- Born: Fatma Berrin 1905 İzmir, Ottoman Empire
- Died: April 22, 1994 (aged 88–89) Ankara, Turkey
- Years active: 1931–1961
- Spouse: Adnan Menderes ​ ​(m. 1928; d. 1961)​
- Children: Yüksel; Mutlu; Aydın;

= Berrin Menderes =

Wife of Turkish prime minister Adnan Menderes (1905–1994)

Fatma Berrin Menderes (1905 – April 22, 1994) was the wife of Adnan Menderes, the ninth prime minister of Turkey.

==Life==
In 1905, Evliyazade Hacı Mehmet Efendi's daughter Evliyazade Naciye Hanım and Yemişçibaşı İzzet Bey's youngest child came to the world in İzmir. Berrin Menderes married Adnan Menderes in 1928. In 1931, her husband was elected as a member of the Republican People's Party (CHP), the only political party at the time. After this, their children Yüksel (1930–1972), Mutlu (1937–1978) and Aydın (1946–2011) came to the world in Ankara.

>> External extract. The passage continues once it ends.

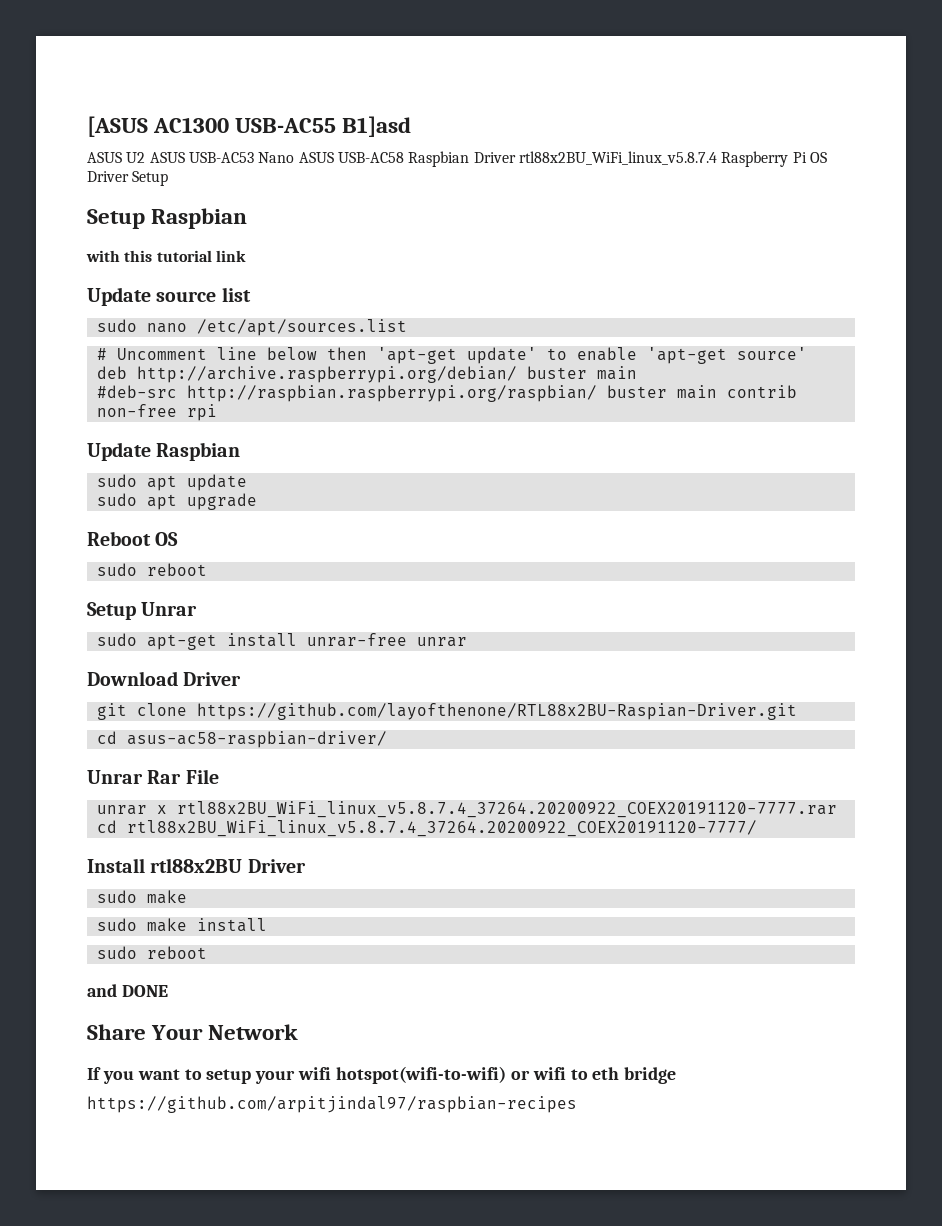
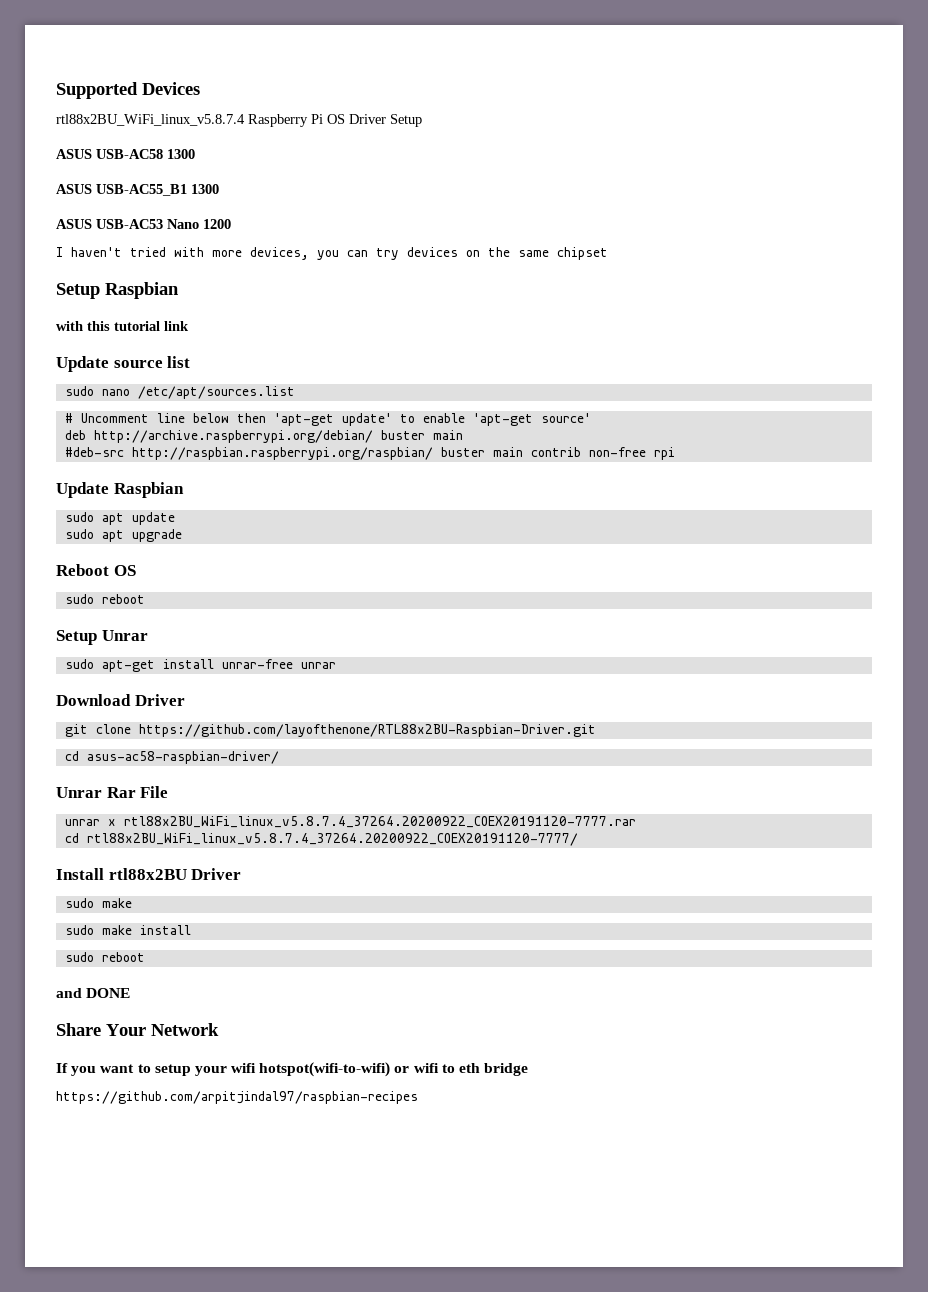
[87,116,412,137] [87,151,516,167] [ASUS AC1300 USB-AC55 B1]asd // ASUS U2 ASUS USB-AC53 Nano ASUS USB-AC58 Raspbian Driver -> [56,82,200,99] Supported Devices //
(169, 178) none -> [56,149,195,159] [56,184,219,196] [56,219,231,229] [56,247,608,260] // ASUS USB-AC58 1300 // ASUS USB-AC55_B1 1300 // ASUS USB-AC53 Nano 1200 // I haven't tried with more devices, you can try devices on the same chipset
[196,703,797,720] https://github.com/layofthenone/RTL88x2BU-Raspian-Driver.git -> [138,724,596,737] https://github.com/layofthenone/RTL88x2BU-Raspbian-Driver.git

Her husband Adnan Menderes became prime minister after the Democratic Party (DP) came to power in 1950. Adnan Menderes, who served as prime minister for 10 years, was arrested on May 27, 1960, when the DP was removed from power. He was executed on 17 September 1961 in İmralı Island. Berrin Menderes lost her eldest son, Yüksel Menderes, in 1972. After her older sister Güzin Dülger died in 1975 and her middle son Mutlu died in 1978, she continued her life with her younger son Aydın. His brother Samim Yemişçibaşı died in 1985.

==Death==
On April 22, 1994, when she was 88 years old, she lost her life in Ankara due to heart attack and kidney failure. The funeral was brought to Istanbul and buried at the mausoleum of Topkapı where Adnan Menderes was buried.